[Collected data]

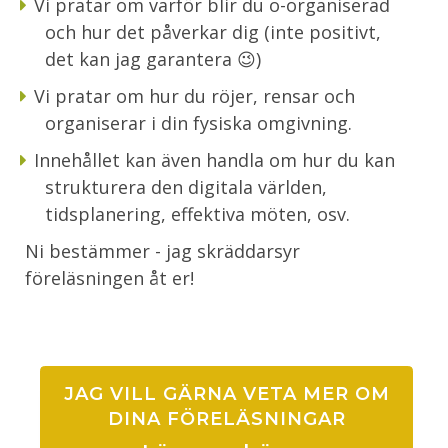
Vi pratar om varför blir du o-organiserad
och hur det påverkar dig (inte positivt,
det kan jag garantera 😉)
Vi pratar om hur du röjer, rensar och
organiserar i din fysiska omgivning.
Innehållet kan även handla om hur du kan
strukturera den digitala världen,
tidsplanering, effektiva möten, osv.
Ni bestämmer - jag skräddarsyr
föreläsningen åt er!
JAG VILL GÄRNA VETA MER OM
DINA FÖRELÄSNINGAR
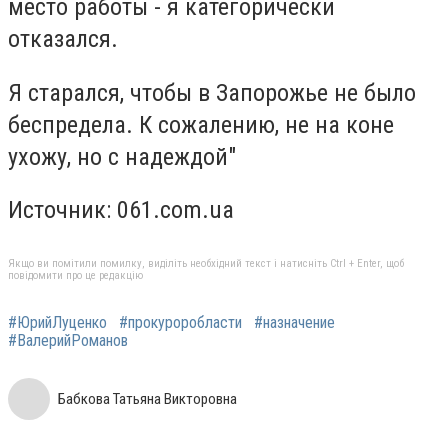
место работы - я категорически
отказался.
Я старался, чтобы в Запорожье не было
беспредела. К сожалению, не на коне
ухожу, но с надеждой"
Источник: 061.com.ua
Якщо ви помітили помилку, виділіть необхідний текст і натисніть Ctrl + Enter, щоб
повідомити про це редакцію
#ЮрийЛуценко
#прокуроробласти
#назначение
#ВалерийРоманов
Бабкова Татьяна Викторовна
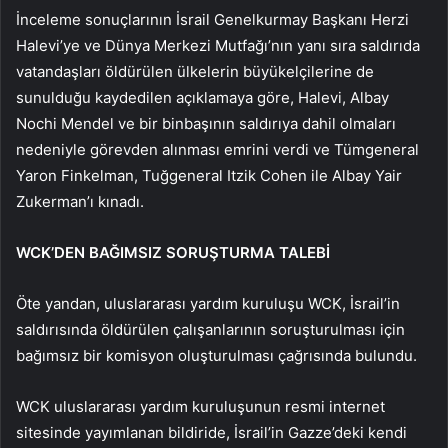
İnceleme sonuçlarının İsrail Genelkurmay Başkanı Herzi
Halevi’ye ve Dünya Merkezi Mutfağı’nın yanı sıra saldırıda
vatandaşları öldürülen ülkelerin büyükelçilerine de
sunulduğu kaydedilen açıklamaya göre, Halevi, Albay
Nochi Mendel ve bir binbaşının saldırıya dahil olmaları
nedeniyle görevden alınması emrini verdi ve Tümgeneral
Yaron Finkelman, Tuğgeneral Itzik Cohen ile Albay Yair
Zukerman’ı kınadı.
WCK’DEN BAĞIMSIZ SORUŞTURMA TALEBİ
Öte yandan, uluslararası yardım kuruluşu WCK, İsrail’in
saldırısında öldürülen çalışanlarının soruşturulması için
bağımsız bir komisyon oluşturulması çağrısında bulundu.
WCK uluslararası yardım kuruluşunun resmi internet
sitesinde yayımlanan bildiride, İsrail’in Gazze’deki kendi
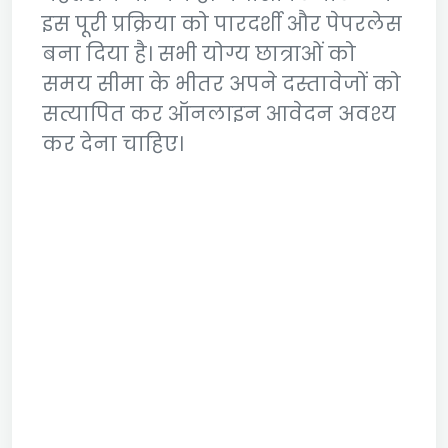
इस पूरी प्रक्रिया को पारदर्शी और पेपरलेस
बना दिया है। सभी योग्य छात्राओं को
समय सीमा के भीतर अपने दस्तावेजों को
सत्यापित कर ऑनलाइन आवेदन अवश्य
कर देना चाहिए।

(TASK STATEMENT): Take the line holding "बना दिया है। सभी योग्य छात्राओं को" and all lines after it through the end of the data, and set them down exactly.

(ANSWER TO THE EXERCISE):
बना दिया है। सभी योग्य छात्राओं को
समय सीमा के भीतर अपने दस्तावेजों को
सत्यापित कर ऑनलाइन आवेदन अवश्य
कर देना चाहिए।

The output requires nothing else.